:: Exercise description ::
Transcribe every line below exactly; no image goes into the output.

:: Provided data ::
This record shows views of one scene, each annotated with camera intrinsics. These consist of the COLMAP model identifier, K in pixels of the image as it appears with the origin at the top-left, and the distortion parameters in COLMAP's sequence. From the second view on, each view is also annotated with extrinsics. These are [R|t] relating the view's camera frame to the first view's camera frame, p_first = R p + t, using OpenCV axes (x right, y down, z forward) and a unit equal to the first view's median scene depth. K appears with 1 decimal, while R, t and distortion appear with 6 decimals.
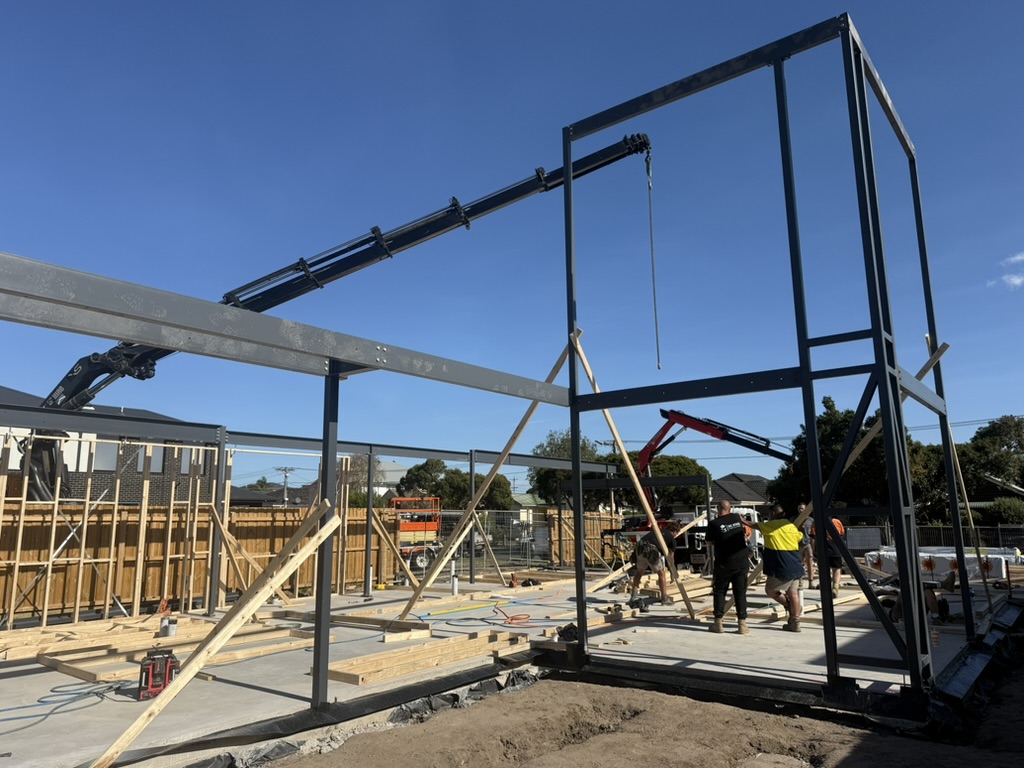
lens RADIAL K [[714.3, 0, 508.7], [0, 714.3, 388.7], [0, 0, 1]] dist [0.057006, -0.052662]
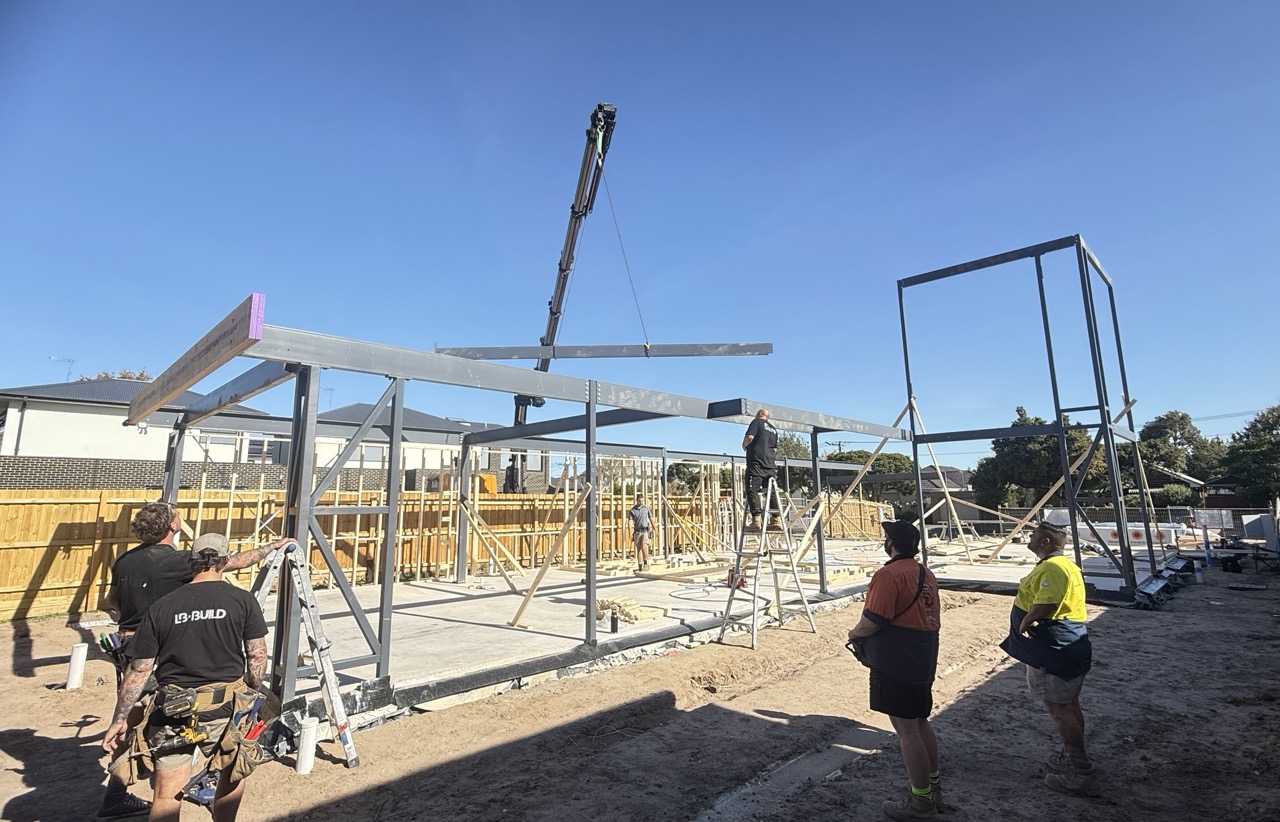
lens RADIAL K [[618.8, 0, 642.1], [0, 618.8, 400.9], [0, 0, 1]] dist [0.015551, 0.000271]
pose [[0.994619, -0.020787, -0.101497, -0.401109], [0.022264, 0.999662, 0.013445, -0.106050], [0.101183, -0.015632, 0.994745, -0.579047]]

:: Answer ::
This record shows views of one scene, each annotated with camera intrinsics. These consist of the COLMAP model identifier, K in pixels of the image as it appears with the origin at the top-left, and the distortion parameters in COLMAP's sequence. From the second view on, each view is also annotated with extrinsics. These are [R|t] relating the view's camera frame to the first view's camera frame, p_first = R p + t, using OpenCV axes (x right, y down, z forward) and a unit equal to the first view's median scene depth. K appears with 1 decimal, while R, t and distortion appear with 6 decimals.
lens RADIAL K [[714.3, 0, 508.7], [0, 714.3, 388.7], [0, 0, 1]] dist [0.057006, -0.052662]
lens RADIAL K [[618.8, 0, 642.1], [0, 618.8, 400.9], [0, 0, 1]] dist [0.015551, 0.000271]
pose [[0.994619, -0.020787, -0.101497, -0.401109], [0.022264, 0.999662, 0.013445, -0.106050], [0.101183, -0.015632, 0.994745, -0.579047]]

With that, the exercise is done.